─── DOCUMENT

GLS20 Nona Jones Faculty Spotlight Article Header

The following are notes from Nona Jones’ talk at #GLS20. Use them to help you apply the content you learned at the Summit.

Nona Jones shares why—when it comes to leadership—safe is insufficient. During times of difficulty, it is human nature to try to find a place of safety and security, but progress cannot be made in the places that bring us comfort. Progress can only be made in the places that make us grow. This session provokes conviction to lead from a place of discomfort and provides the practical insights needed to identify the root of your discomfort, how to harness the courage to lead through it and how to invite others on the journey with you, even when they are uncomfortable too.

CONNECTION | GEORGE FLOYD:

  • George Floyd took his last breath beneath the knee of an officer who kneeled on his neck for eight minutes and 46 seconds while George begged for his mother and said, “I can’t breathe”.
  • Racial injustice conversations are difficult.
  • When we talk about injustice, it’s a difficult conversation and it’s uncomfortable.
  • Uncomfortable for the people who are subjected to injustice.
  • Uncomfortable for the people who benefit from injustice.
  • Injustice by definition is never neutral—it requires diminishing the humanity of one population of people for the benefit of another population of people.
  • That population of people are often completely unaware and uninvolved with designing the system of injustice that they benefit from.
  • This is what makes conversations about injustice so difficult, because inevitably the conversation finds a way to wind its path to the doorstep of those who have benefited from injustice but weren’t involved in designing it and therefore don’t want to confront it.
  • People took to social media to denounce what happened, to denounce injustice, to denounce racism.
  • From CEOs to megachurch pastors, people descended on social media and said this isn’t right.

──────
─── GIVEN ENTRIES

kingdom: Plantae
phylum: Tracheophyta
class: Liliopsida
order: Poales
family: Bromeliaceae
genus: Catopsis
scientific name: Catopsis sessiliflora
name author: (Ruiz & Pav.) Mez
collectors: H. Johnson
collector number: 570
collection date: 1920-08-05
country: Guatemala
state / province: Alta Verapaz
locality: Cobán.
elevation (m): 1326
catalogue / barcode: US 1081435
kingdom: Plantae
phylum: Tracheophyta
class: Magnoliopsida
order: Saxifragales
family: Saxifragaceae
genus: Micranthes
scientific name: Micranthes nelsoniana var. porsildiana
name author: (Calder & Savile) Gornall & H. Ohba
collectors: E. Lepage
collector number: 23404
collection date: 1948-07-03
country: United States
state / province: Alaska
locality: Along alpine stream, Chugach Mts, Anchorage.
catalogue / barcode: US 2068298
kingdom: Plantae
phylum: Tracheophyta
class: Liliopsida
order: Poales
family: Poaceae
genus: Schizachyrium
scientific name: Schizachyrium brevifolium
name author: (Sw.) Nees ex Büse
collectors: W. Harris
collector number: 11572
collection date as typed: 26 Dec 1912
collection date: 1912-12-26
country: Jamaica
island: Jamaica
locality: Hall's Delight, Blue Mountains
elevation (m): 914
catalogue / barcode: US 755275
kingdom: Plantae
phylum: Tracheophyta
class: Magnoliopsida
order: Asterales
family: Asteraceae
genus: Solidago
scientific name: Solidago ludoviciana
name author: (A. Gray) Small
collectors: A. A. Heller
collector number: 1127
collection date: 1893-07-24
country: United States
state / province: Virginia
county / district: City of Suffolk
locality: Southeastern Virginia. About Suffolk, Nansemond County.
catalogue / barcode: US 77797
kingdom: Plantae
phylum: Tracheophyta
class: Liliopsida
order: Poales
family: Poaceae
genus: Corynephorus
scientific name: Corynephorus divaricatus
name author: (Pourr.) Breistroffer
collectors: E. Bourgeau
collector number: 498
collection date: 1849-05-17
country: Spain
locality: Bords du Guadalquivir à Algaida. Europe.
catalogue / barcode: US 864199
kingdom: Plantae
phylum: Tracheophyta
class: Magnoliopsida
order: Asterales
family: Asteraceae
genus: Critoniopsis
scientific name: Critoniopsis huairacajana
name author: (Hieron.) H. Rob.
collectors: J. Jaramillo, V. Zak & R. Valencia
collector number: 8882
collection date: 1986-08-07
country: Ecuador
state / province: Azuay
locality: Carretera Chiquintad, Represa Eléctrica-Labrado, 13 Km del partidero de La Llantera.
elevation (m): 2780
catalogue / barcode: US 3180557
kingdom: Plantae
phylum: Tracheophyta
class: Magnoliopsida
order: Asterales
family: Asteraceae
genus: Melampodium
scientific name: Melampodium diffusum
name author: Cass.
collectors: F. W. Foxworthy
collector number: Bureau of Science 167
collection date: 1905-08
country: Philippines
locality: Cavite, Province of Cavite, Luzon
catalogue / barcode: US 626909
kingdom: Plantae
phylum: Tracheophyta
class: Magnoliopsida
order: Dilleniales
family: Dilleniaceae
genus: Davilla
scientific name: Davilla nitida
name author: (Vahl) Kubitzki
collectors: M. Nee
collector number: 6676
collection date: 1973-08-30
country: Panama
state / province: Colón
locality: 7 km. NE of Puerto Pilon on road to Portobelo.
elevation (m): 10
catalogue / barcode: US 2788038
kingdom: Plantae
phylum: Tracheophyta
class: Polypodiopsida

──────

▸ TASKS FOR THIS EXERCISE:
1. Write out the passage from the Nona Jones talk notes that begins with "The following are" and runs through "are uncomfortable too.".
2. Please answer from the Nona Jones talk notes: how long did the officer kneel on George Floyd's neck?

▸ RESPONSES IN ORDER:
1.
The following are notes from Nona Jones’ talk at #GLS20. Use them to help you apply the content you learned at the Summit.

Nona Jones shares why—when it comes to leadership—safe is insufficient. During times of difficulty, it is human nature to try to find a place of safety and security, but progress cannot be made in the places that bring us comfort. Progress can only be made in the places that make us grow. This session provokes conviction to lead from a place of discomfort and provides the practical insights needed to identify the root of your discomfort, how to harness the courage to lead through it and how to invite others on the journey with you, even when they are uncomfortable too.

2. Eight minutes and 46 seconds.